Evet, var! Koalisyon hükümetleri yerine tek parti hükümet modelini denemek. Çok partili siyasal yaşamda tek partiye dayalı hükümet, yeterince deneyimlemediğimiz ve fırsat verilmesi gereken bir seçenek. Tek parti hükümeti, bütün sorunlarımızın anahtarı değil, ama etkin ve istikrarlı bir hükümetin kurumsal zeminini oluşturabilir. O bakımdan tek parti hükümetine yasal ve kurumsal dayanak oluşturacak bir seçim sistemine ihtiyaç vardır!
- Nasıl bir seçim sistemi önerebilirsiniz?
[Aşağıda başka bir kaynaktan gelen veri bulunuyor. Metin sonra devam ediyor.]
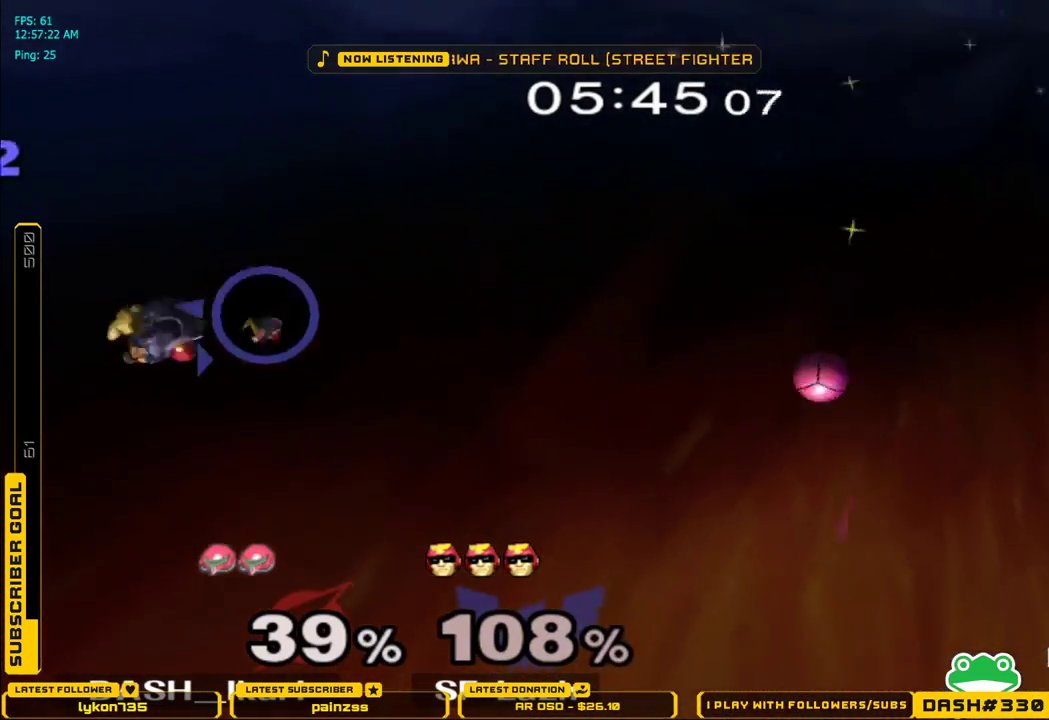
{"buttons": [], "left_stick": "down", "right_stick": "center", "events": [[50, "B", "down"], [117, "B", "up"], [167, "B", "down"], [200, "B", "up"], [267, "B", "down"], [317, "B", "up"], [367, "B", "down"], [383, "B", "up"], [450, "B", "down"], [500, "B", "up"]]}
Temsilde adalet ve yönetimde istikrar bakımından, kısaca iki farklı seçim sistemi mantığından söz edebiliriz. Çoğunluk (dar bölge) seçim sisteminde, tek parti hem yasama hem de yürütmeyi kontrol etmeye yatkınken, nispi temsil sistemi çok partili bir sistem çıkarmaya ve azınlıkların temsil edilebilmelerini olanaklı kılmaya yatkındır. Avantaj ve dezavantajlar açısından bakıldığında, nispi temsil sistemi demokratik temsil bakımından daha adaletli, fakat gücü dağıttığı için hükümetin istikrarını garantilemez. Buna karşılık çoğunluk seçim sistemi, temsilde daha az adaletli olup, hükümet istikrarını sağlamaya daha yatkındır. Bu çerçevede KKTC için temsilde adalete halel getirmeden, hükümette istikrarı destekleyecek bir formül önerebilirim. Yani temsilde adalet bakımından nispi temsil ile hükümette istikrar için çoğunlukçu (dar bölge) seçim sistemi arasında bir formüle ihtiyacımız var. Bu formüle göre birkaç seçim modeli türetilebilmekle birlikte, takviyeli nispi temsil sistemi, koalisyon hükümet krizlerini geride bırakmak ve istikrarlı bir hükümet modeline geçebilmemiz için işlevsel olabilir.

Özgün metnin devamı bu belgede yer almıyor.